The Japanese architect Kazuyo Sejima, co-partner of the SANAA architecture studio with Ryue Nishizawa and awarded the Pritzker Prize in 2010, apprenticed between 1981 and 1987 to Toyo Ito, also awarded a Pritzker Prize. There, she took part in projects as the “Pao for the Tokyo Nomad Girl“.
Some years later, she partnered again with her former mentor, designing some furniture for the Sendai Mediatheque. It was the Flower Chair, a trefoil-shaped bench that allows different uses. According to Sejima, “one can seat on them casually, used as a big flat chair, or as a meeting chair to sit down face to face.” They were spread through the second floor according to principles of density and proximity towards the structural tubes that bear the Mediatheque. Thus they made a “field of objects” that allows several segregated uses within an open plan.
The architect imagined these benches, organised following the fluxes of the field, like “flowers that would spread in a 50x50 meter floor field.”

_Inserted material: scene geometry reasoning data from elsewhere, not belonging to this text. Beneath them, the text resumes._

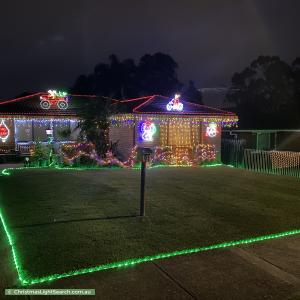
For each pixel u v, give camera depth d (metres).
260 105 40.94
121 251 5.80
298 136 25.86
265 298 4.38
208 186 12.05
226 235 6.75
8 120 23.66
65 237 6.46
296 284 4.73
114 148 18.23
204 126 19.94
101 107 17.94
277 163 16.19
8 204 8.93
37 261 5.38
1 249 5.91
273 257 5.62
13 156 20.59
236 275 4.96
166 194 10.48
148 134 18.66
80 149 17.41
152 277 4.86
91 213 8.15
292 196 10.62
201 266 5.23
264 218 8.04
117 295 4.39
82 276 4.87
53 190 10.78
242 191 11.28
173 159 18.88
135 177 13.65
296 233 6.91
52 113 21.69
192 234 6.77
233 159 19.27
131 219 7.71
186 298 4.35
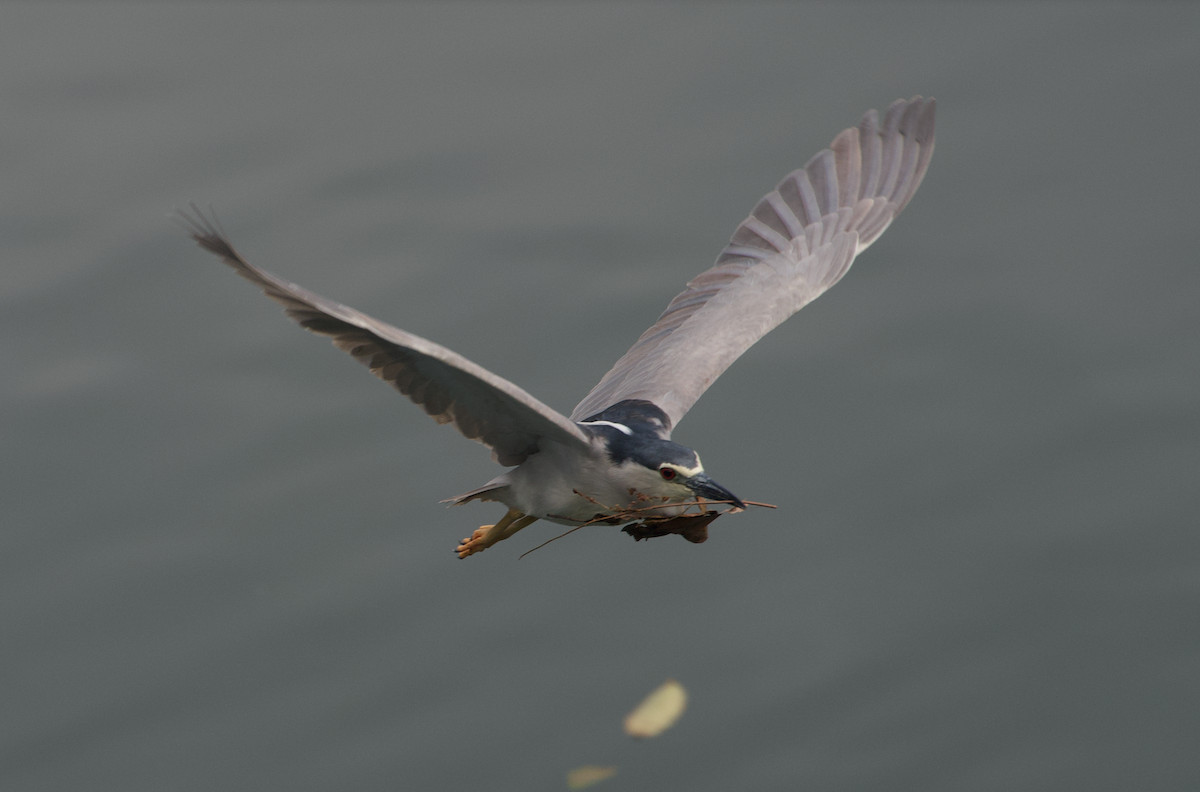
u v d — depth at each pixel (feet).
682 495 30.71
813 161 42.65
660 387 36.06
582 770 43.09
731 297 39.88
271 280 25.09
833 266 40.01
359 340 27.84
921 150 42.01
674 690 44.96
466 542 34.27
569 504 31.45
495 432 30.76
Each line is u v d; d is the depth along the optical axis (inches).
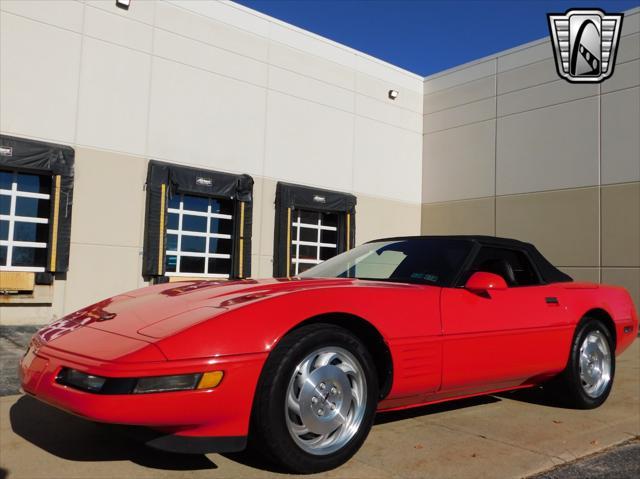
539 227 505.7
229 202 462.6
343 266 160.6
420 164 613.0
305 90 507.8
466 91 577.9
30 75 362.3
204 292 122.5
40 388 100.0
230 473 105.5
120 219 395.9
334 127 529.3
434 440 130.2
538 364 148.9
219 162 447.5
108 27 395.9
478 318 134.8
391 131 581.9
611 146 459.5
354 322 116.5
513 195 528.7
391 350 116.9
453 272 140.4
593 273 464.8
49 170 363.3
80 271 378.0
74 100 379.2
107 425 100.6
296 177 496.7
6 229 359.9
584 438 135.7
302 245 508.4
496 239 157.5
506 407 165.8
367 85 559.8
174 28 427.8
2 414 145.0
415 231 602.5
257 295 111.0
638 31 447.8
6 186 361.4
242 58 465.7
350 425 110.7
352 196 530.9
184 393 91.9
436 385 126.1
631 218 443.8
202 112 440.1
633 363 258.4
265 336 100.1
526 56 526.0
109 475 104.0
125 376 89.6
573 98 487.2
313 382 104.9
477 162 562.3
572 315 159.6
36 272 363.6
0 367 211.8
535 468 113.6
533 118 517.3
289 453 100.8
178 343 94.2
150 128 412.8
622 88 455.2
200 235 444.5
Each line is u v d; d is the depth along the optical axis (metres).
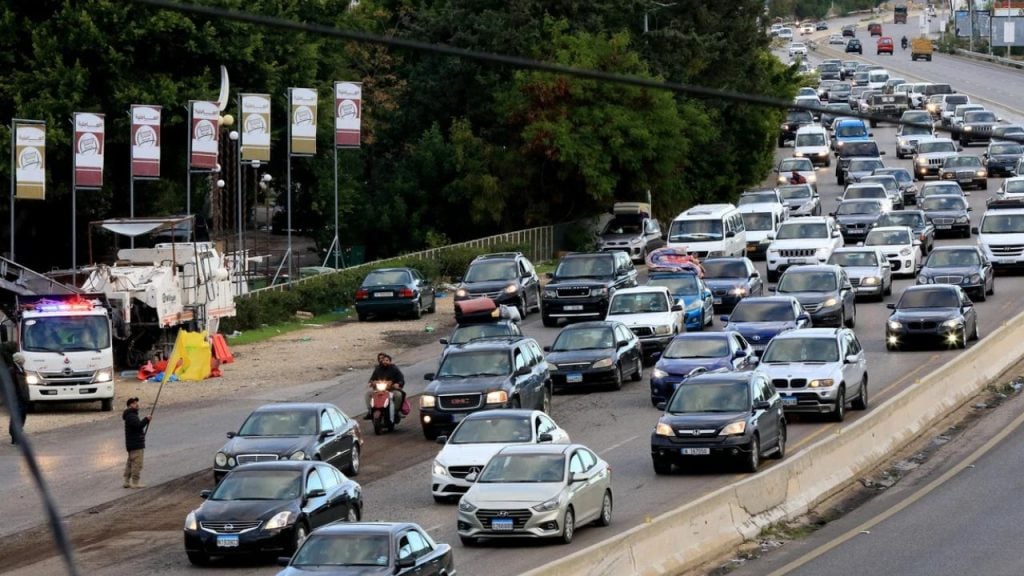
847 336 107.56
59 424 116.56
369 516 79.19
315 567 55.62
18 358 120.75
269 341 157.12
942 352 131.25
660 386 109.25
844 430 88.56
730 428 85.62
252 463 73.38
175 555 72.62
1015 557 66.94
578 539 71.62
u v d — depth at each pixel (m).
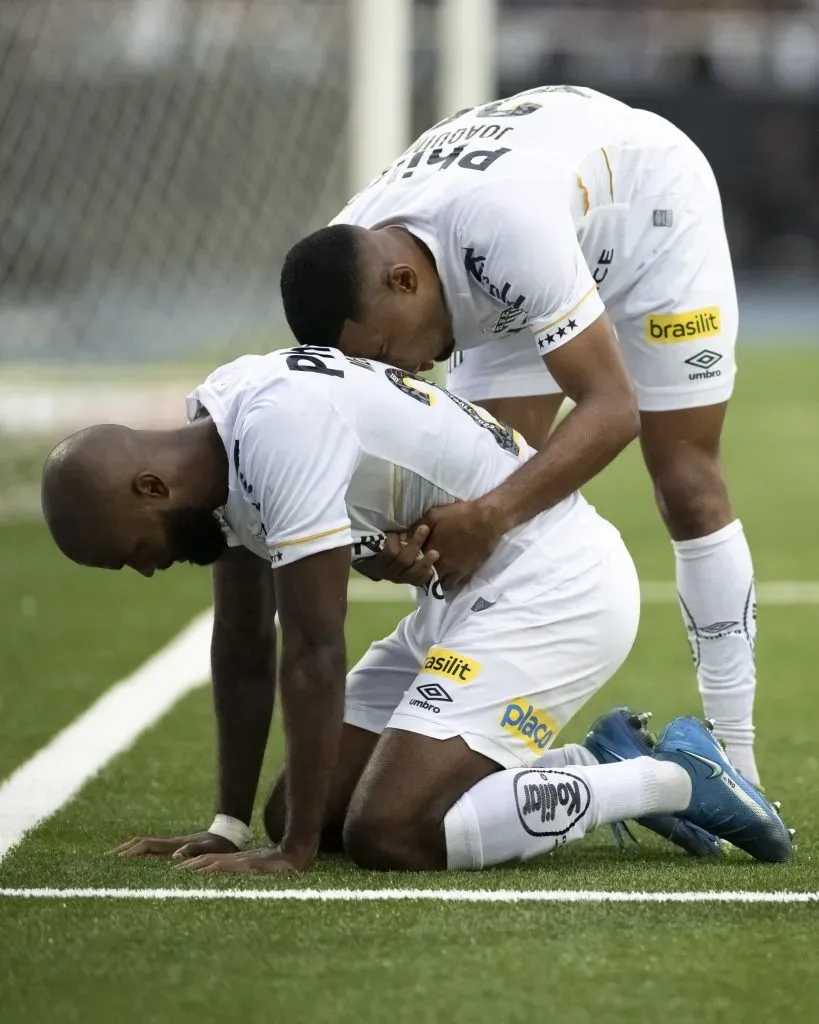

The design strategy of the “field of objects” also applies to architecture in other SANAA buildings. In the model of the Okurayama apartments we can see how the seemingly random disposition of the furniture, that is also the organisation of the use, generates a “field” around it that becomes the walls. In order to emphasise the contingency of the arrangement, the architects deliberately use mismatched furniture. The interior space of the apartments is the materialisation of this “field of objects” based on the furniture.